What Matisse achieved in doing, despite his infirmity, his age, and his critics, was to create a new form of art which was alive, vibrant, and in his mind, full of clarity. While he was unable to move freely, he was still able to bring gardens and the seashore right to his bedroom. He was able to make dancers dance for him, to tell tales of Icarus and 1001 nights through his art and to recreate himself as an artist. For him, this was a rebirth, a second chance to see life differently and wanting to live it fully against all odds. This is what he can teach and inspire my children. Unlike a Kardashian, whose lustre will fade as her wrinkles multiply, her bum sags with age, and her money won’t save her from being replaced by the next prettier, younger thing.

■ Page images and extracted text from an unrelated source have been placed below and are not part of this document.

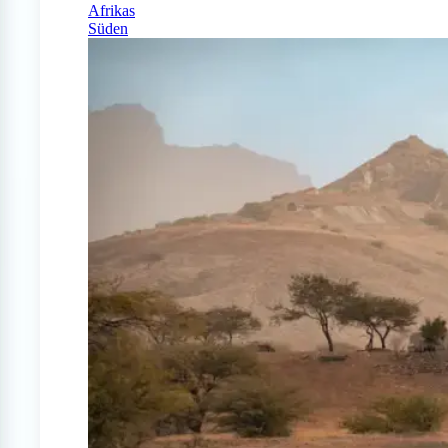
Afrikas
Süden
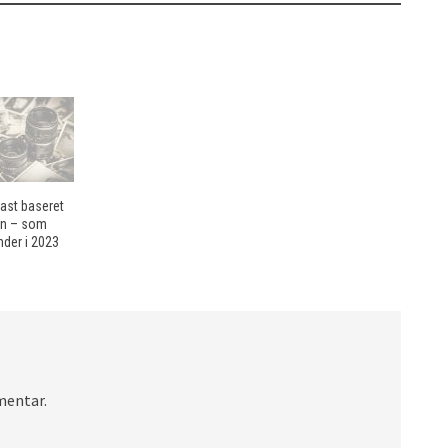
ast baseret
en – som
nder i 2023
mentar.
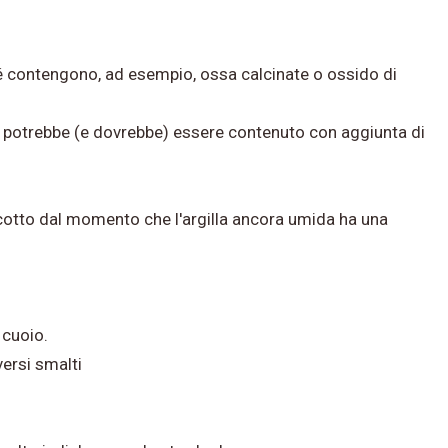
é contengono, ad esempio, ossa calcinate o ossido di
 che potrebbe (e dovrebbe) essere contenuto con aggiunta di
scotto
dal momento che l'argilla ancora umida ha una
 cuoio.
versi smalti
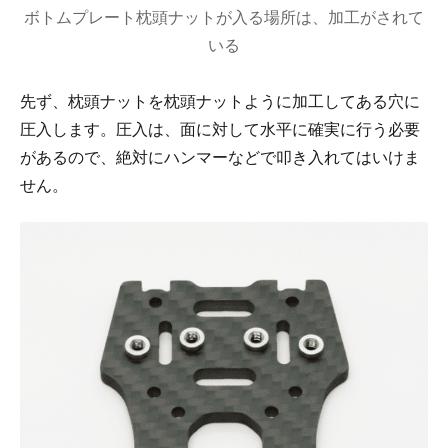
ボトムプレート枕頭ナットが入る場所は、加工がされて
いる
先ず、枕頭ナットを枕頭ナットように加工してある穴に
圧入します。圧入は、面に対して水平に確実に行う必要
があるので、絶対にハンマーなどで叩き入れてはいけま
せん。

(Family sitting below the Blue Nude on the Right, cutting out and reproducing Matisse’s works of art).
Five Matisse Cutouts you should know about (or at least appear to know about at a dinner party):
1. Blue Nudes Series: There are four of them and are his most popular and recognisable pieces aside from the Dancers painting.
3. The Snail: Matisse’s slight exploration into abstract art, until he realised he should leave it to Picasso.